• **TASK TO COMPLETE**
Reproduce every row below word for word, leaving out the pictures.

--------------------

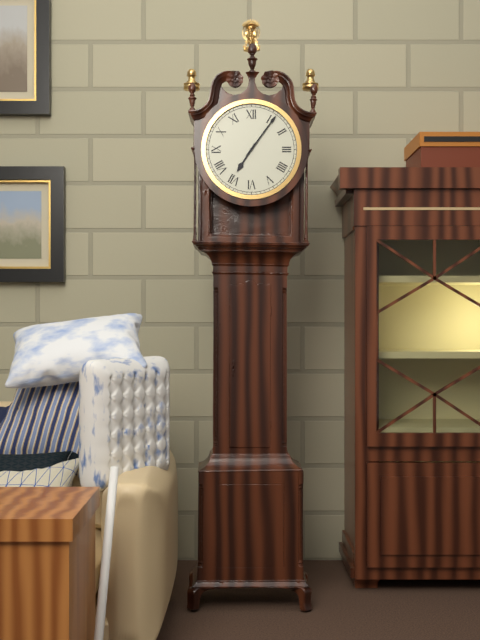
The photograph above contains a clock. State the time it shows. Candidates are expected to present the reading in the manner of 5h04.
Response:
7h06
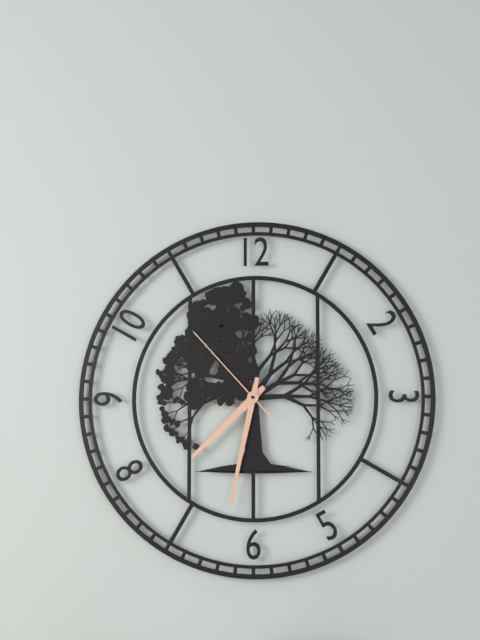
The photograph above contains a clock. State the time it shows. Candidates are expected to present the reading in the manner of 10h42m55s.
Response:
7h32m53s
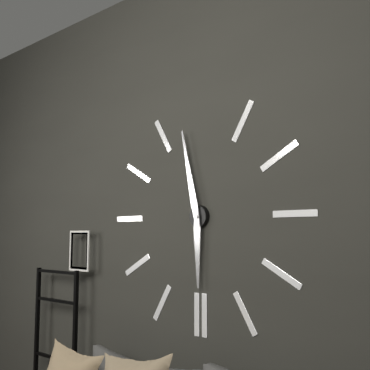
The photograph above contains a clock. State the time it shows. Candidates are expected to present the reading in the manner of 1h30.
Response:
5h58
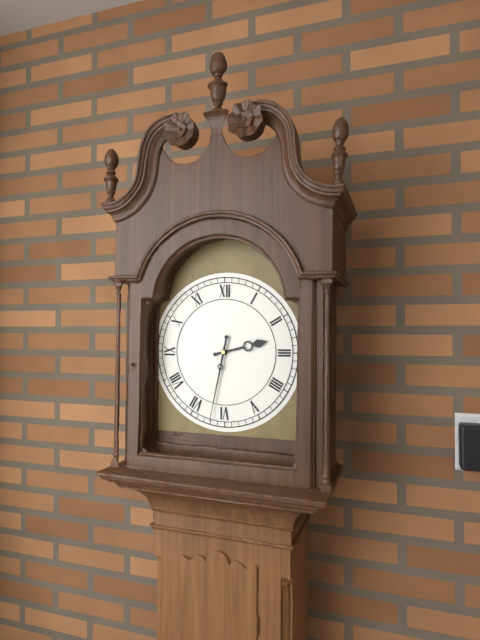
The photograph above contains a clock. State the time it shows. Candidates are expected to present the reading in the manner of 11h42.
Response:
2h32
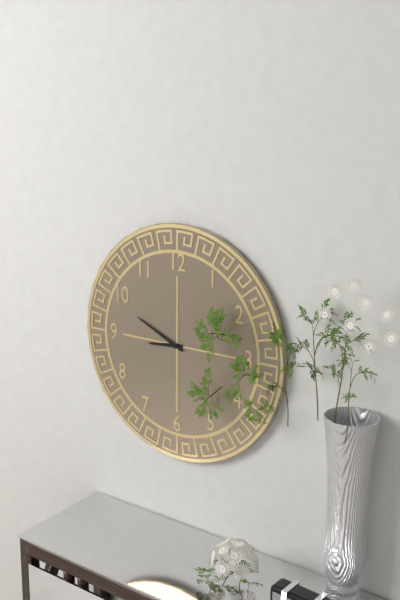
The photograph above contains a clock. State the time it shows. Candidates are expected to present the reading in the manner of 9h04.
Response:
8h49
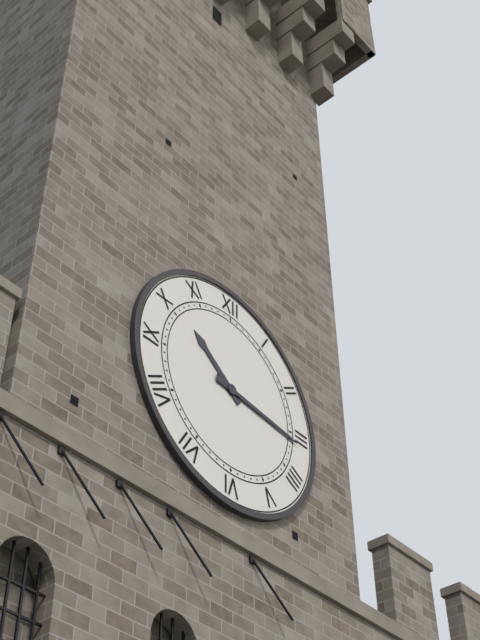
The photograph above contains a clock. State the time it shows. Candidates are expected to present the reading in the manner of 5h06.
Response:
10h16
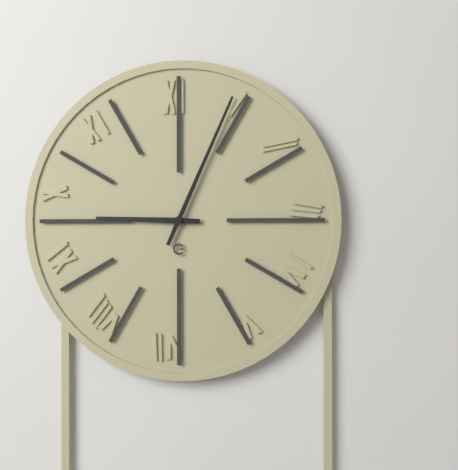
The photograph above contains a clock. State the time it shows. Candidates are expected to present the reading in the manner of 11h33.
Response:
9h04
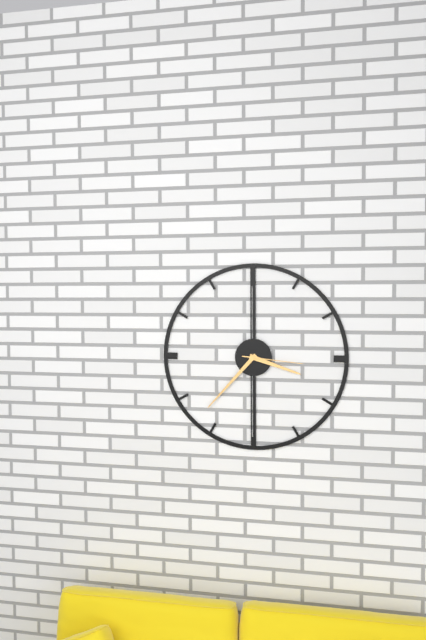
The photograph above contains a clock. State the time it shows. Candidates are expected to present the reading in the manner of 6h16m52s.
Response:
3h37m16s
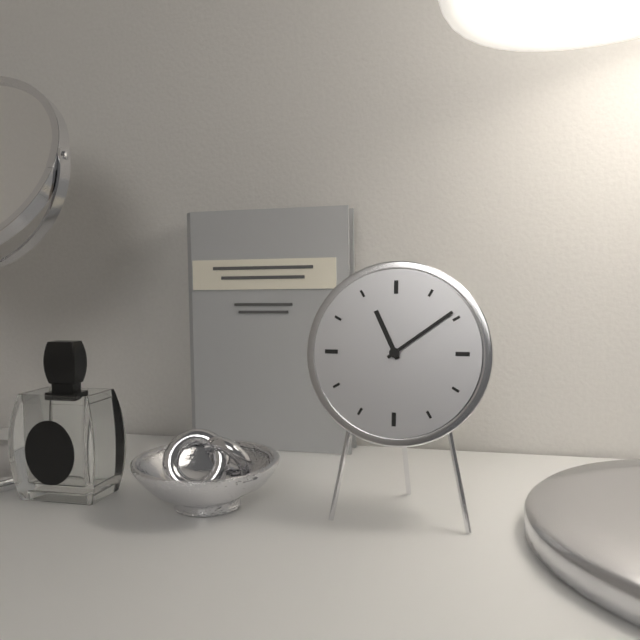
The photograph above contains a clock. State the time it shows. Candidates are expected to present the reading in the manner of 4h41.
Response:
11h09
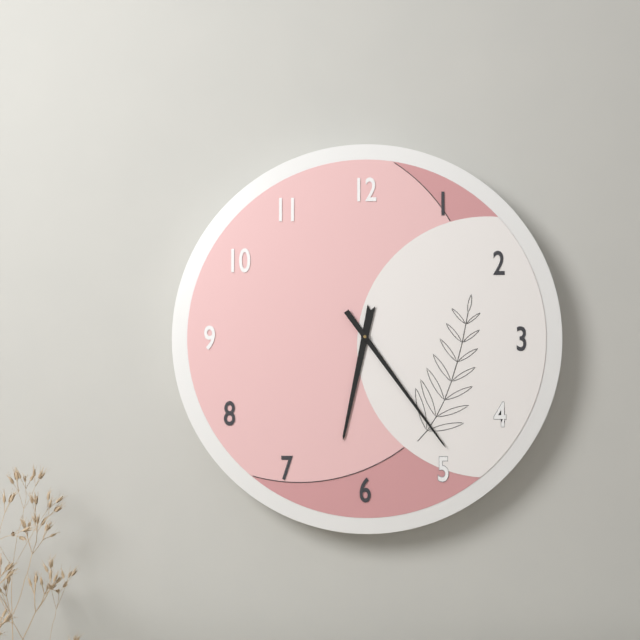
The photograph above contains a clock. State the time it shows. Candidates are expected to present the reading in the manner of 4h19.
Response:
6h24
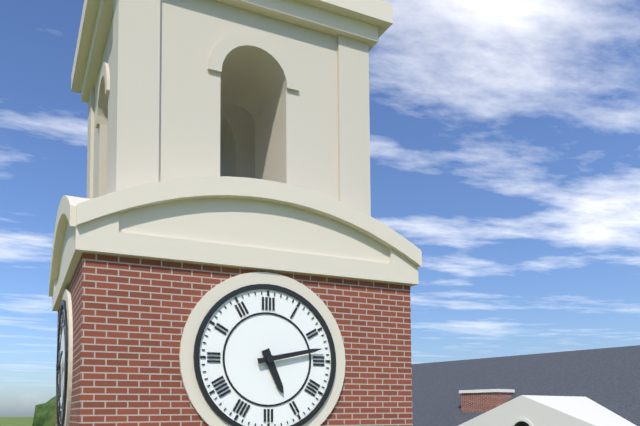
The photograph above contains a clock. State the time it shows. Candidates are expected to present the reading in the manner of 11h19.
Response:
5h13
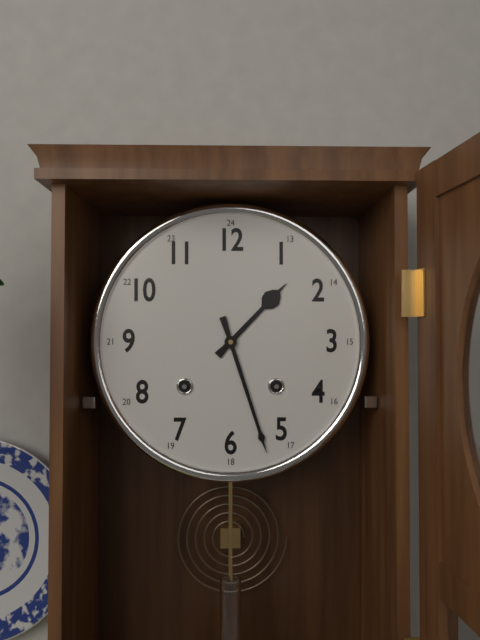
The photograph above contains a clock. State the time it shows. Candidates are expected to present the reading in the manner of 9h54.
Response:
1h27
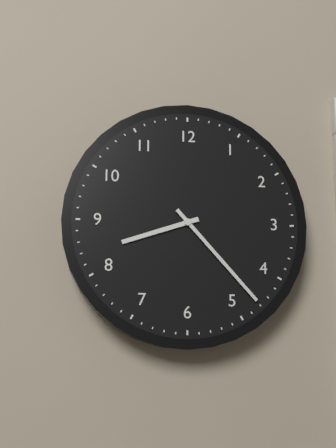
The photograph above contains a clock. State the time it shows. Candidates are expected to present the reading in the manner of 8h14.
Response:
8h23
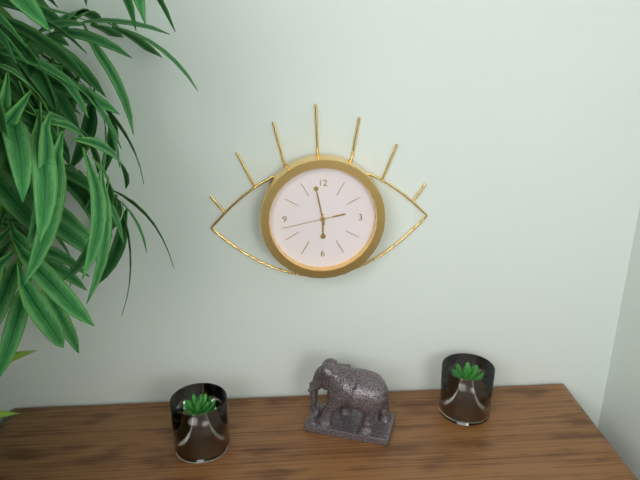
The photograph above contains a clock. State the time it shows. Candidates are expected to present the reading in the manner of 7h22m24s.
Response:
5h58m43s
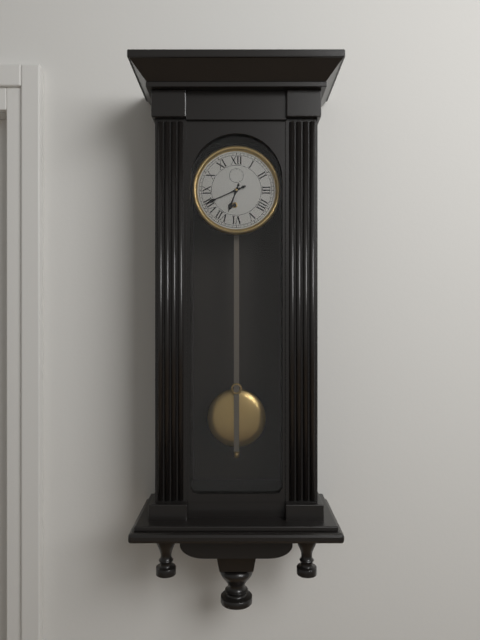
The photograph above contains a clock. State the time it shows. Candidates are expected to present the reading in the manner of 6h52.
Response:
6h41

--------------------

• **CORRECT RESULT**
The photograph above contains a clock. State the time it shows. Candidates are expected to present the reading in the manner of 5h04.
Response:
7h06
The photograph above contains a clock. State the time it shows. Candidates are expected to present the reading in the manner of 10h42m55s.
Response:
7h32m53s
The photograph above contains a clock. State the time it shows. Candidates are expected to present the reading in the manner of 1h30.
Response:
5h58
The photograph above contains a clock. State the time it shows. Candidates are expected to present the reading in the manner of 11h42.
Response:
2h32
The photograph above contains a clock. State the time it shows. Candidates are expected to present the reading in the manner of 9h04.
Response:
8h49
The photograph above contains a clock. State the time it shows. Candidates are expected to present the reading in the manner of 5h06.
Response:
10h16
The photograph above contains a clock. State the time it shows. Candidates are expected to present the reading in the manner of 11h33.
Response:
9h04
The photograph above contains a clock. State the time it shows. Candidates are expected to present the reading in the manner of 6h16m52s.
Response:
3h37m16s
The photograph above contains a clock. State the time it shows. Candidates are expected to present the reading in the manner of 4h41.
Response:
11h09
The photograph above contains a clock. State the time it shows. Candidates are expected to present the reading in the manner of 4h19.
Response:
6h24
The photograph above contains a clock. State the time it shows. Candidates are expected to present the reading in the manner of 11h19.
Response:
5h13
The photograph above contains a clock. State the time it shows. Candidates are expected to present the reading in the manner of 9h54.
Response:
1h27
The photograph above contains a clock. State the time it shows. Candidates are expected to present the reading in the manner of 8h14.
Response:
8h23
The photograph above contains a clock. State the time it shows. Candidates are expected to present the reading in the manner of 7h22m24s.
Response:
5h58m43s
The photograph above contains a clock. State the time it shows. Candidates are expected to present the reading in the manner of 6h52.
Response:
6h41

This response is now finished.